Python 3, preferable 3.5 or later
- cumin python class if chosen as the transfer system
A remote execution system (ssh, paramiko, salt, etc.). If none are available, there is a LocalExecution class, but it will only allow to run commands locally (local transfers)
- For cumin, transfer.py must be installed on a cumin* host to be able to execute remote commands
Netcat (nc)
pigz for compression
tar for archiving before streaming
openssl for encryption
du, df to calculate used and available disk size
bash to pipe the different unix commands
wmf-mariadb package and an instance running for --type=xtrabackup
xtrabackup (mariabackup) installed locally on the mariadb hosts for --type=xtrabackup
mysql client if replication wants to be stopped
iptables to manage the firewall hole during transfer

Note: transfer.py expect the user to have root privileges without the sudo prefix.

Usage

transfer.py is installed via the debian package transferpy.
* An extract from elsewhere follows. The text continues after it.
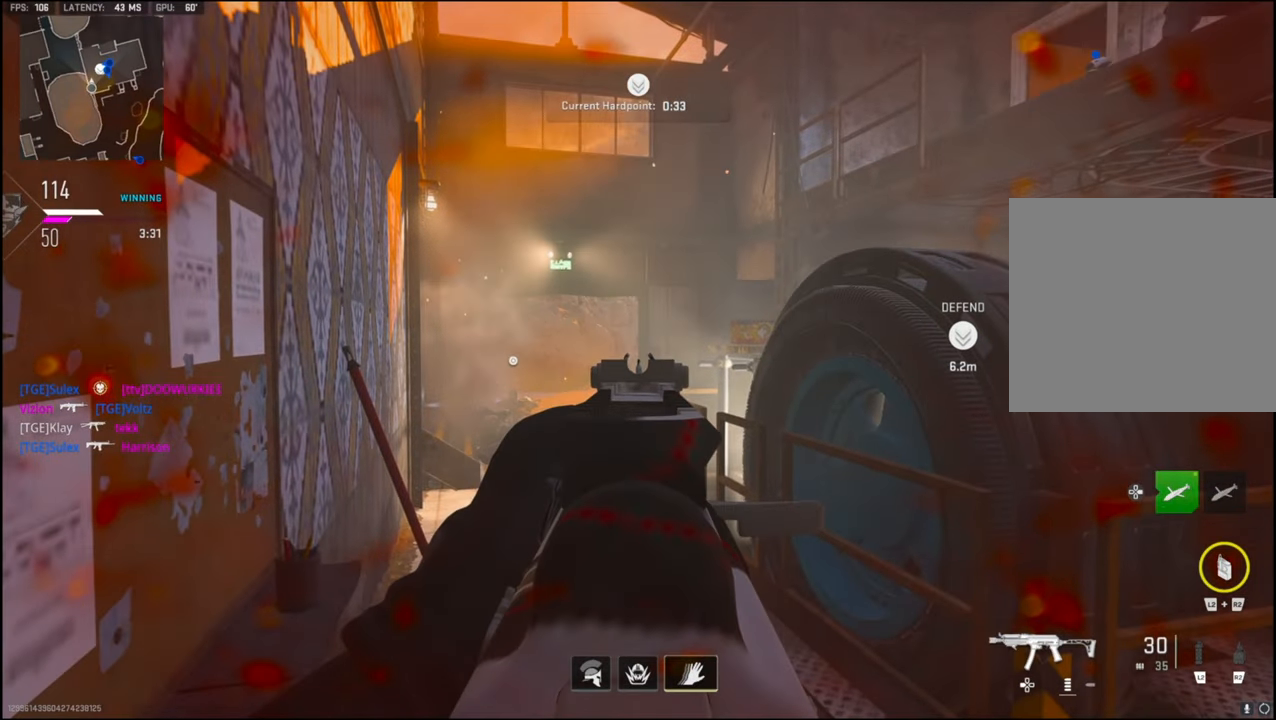
{"buttons": ["L1"], "left_stick": "center", "right_stick": "center", "events": []}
This will put transfer.py on PATH on WMF production infrastructure (cumin1002.eqiad.wmnet, cumin2002.codfw.wmnet), and has to run as root/sudo (like cumin).
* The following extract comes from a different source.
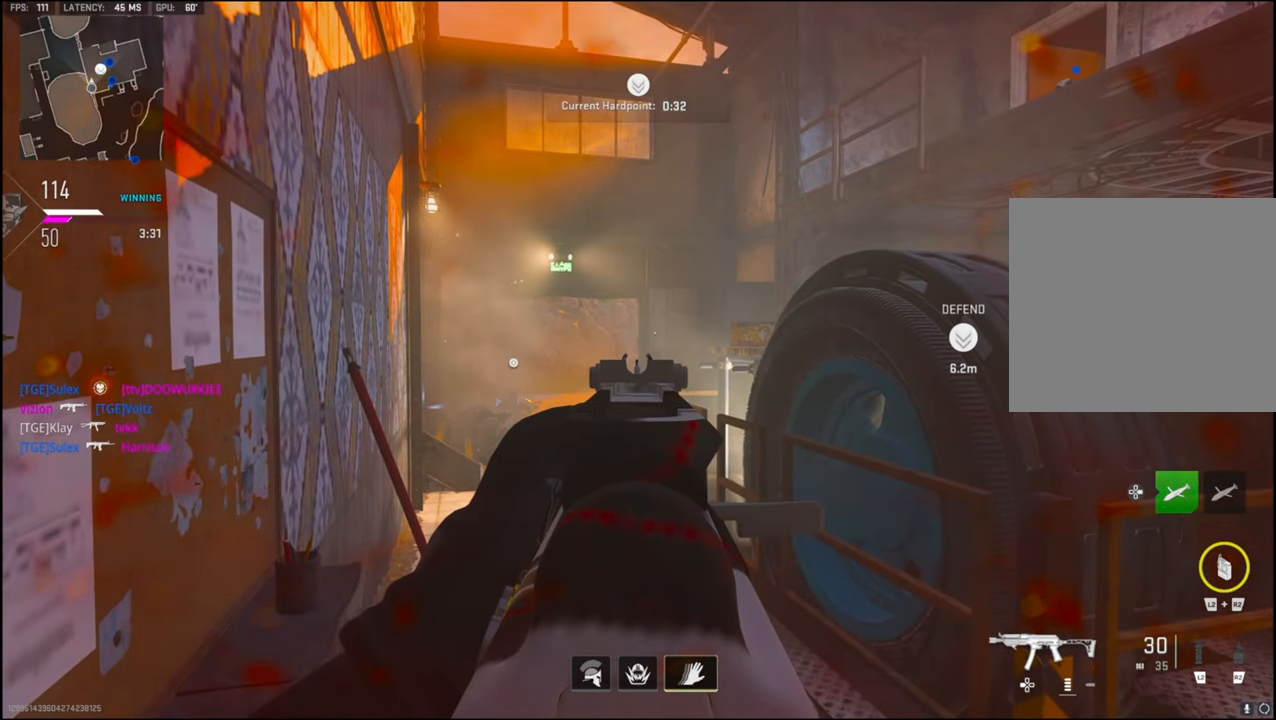
{"buttons": ["L1"], "left_stick": "center", "right_stick": "center", "events": []}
For an up-to-date list of options, go to https://doc.wikimedia.org/transferpy/master/usage.html

Obtaining

transfer.py is an utility developed on the operations/software/transferpy repo (Gerrit). HEAD should be stable enough, but the releases are stored on the Wikimedia apt repository (currently, only for Buster).

What's New? (GSoC-2020)

Now the transfer framework moved to its own module named transferpy. This framework has 3 basic modules and a RemoteExecution:

Transferrer: The Transferrer class is responsible for the act on the user arguments and make the send/receive possible.
Firewall: The Firewall class is for open/close the ports in the iptables in order to receive the data by the receiver machines.
MariaDB:
RemoteExecution: The RemoteExecution is the module responsible for the execution of command on the remote machines. transfer framework mainly uses the Cumin execution.

Wishlist and known issues

The encryption has a very negative impact on the performance, and it is not forward-secret. A low penalty alternative with forward secrecy should be used instead
Sizes are calculated with du, which is known to produce different results on different hosts even if the copy has been accurate. This is why the size check gives only a warning if it shows a difference on source and target hosts. A different, more reliable method could be used, but may take more resources.
Checksum happens in a previous step before transfer- it would be nice to run checksumming in parallel (or at the same time) with transfer so it doesn't impact its latency and it is not normally disabled
Configurable compression by using other algorithms depending on the data (e.g. lz if compression speed is not the limiting factor, etc.) Zstd in particular looks promising, if claims of superior speed/compression are verified.
Multicast, torrent or other solution should be setup to allow parallel transmission of data to multiple hosts in an efficient manner
Better logging and error checking
In general, more flexibility (e.g. level of parallelism, etc.) as long as it uses by default or autodetects saner defaults to not increase too much the difficulty of usage
Firewall hole opening should be optional
It should check that a port is available before binding to it (race condition)
It should also wait until port is fully opened (polling), instead of just waiting 3 seconds
More tests for "bad input argument" combinations
kill_job function in CuminExecution kill the subprocess in the transferpy running machine. Instead, it should kill the actual process in the remote machine.
It cannot currently transfer files between the analytics and production VLANs, since this would require opening a hole in the firewall on the network devices themselves.